Figure understanding tasks:
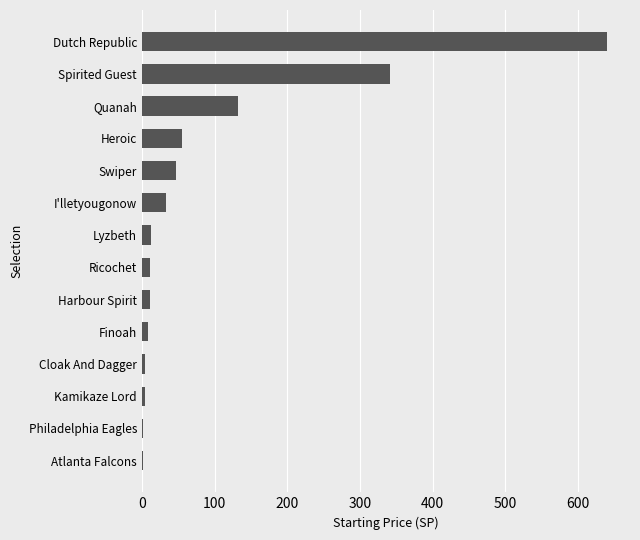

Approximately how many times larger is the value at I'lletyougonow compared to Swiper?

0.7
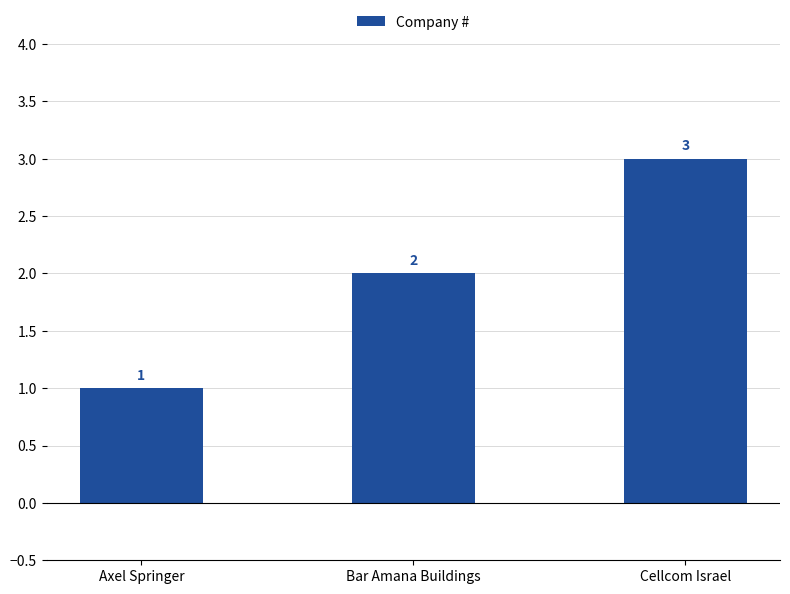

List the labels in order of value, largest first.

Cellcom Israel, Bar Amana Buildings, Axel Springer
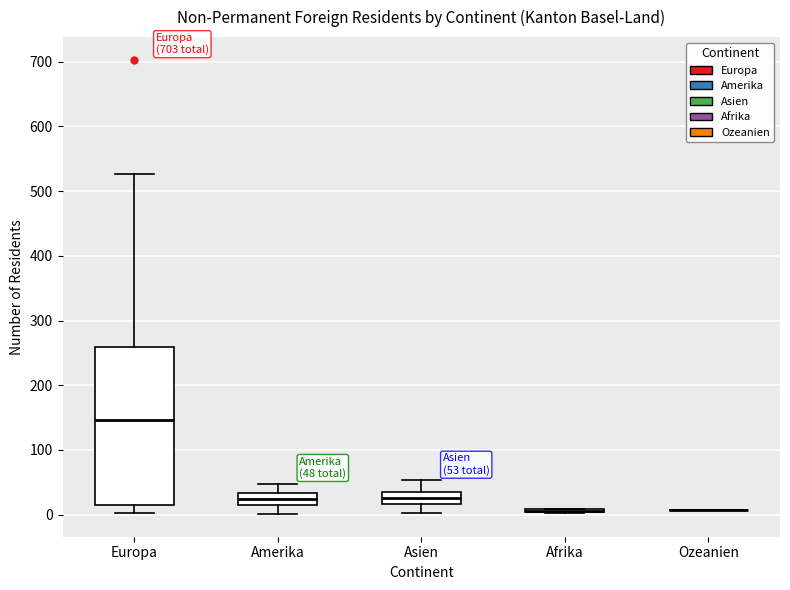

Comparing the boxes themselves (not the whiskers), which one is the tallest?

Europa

DIRECTIVE: Copy the text of every record above word for word, omitting the pictures.

EXERCISE RESPONSE:
Approximately how many times larger is the value at I'lletyougonow compared to Swiper?

0.7

List the labels in order of value, largest first.

Cellcom Israel, Bar Amana Buildings, Axel Springer

Comparing the boxes themselves (not the whiskers), which one is the tallest?

Europa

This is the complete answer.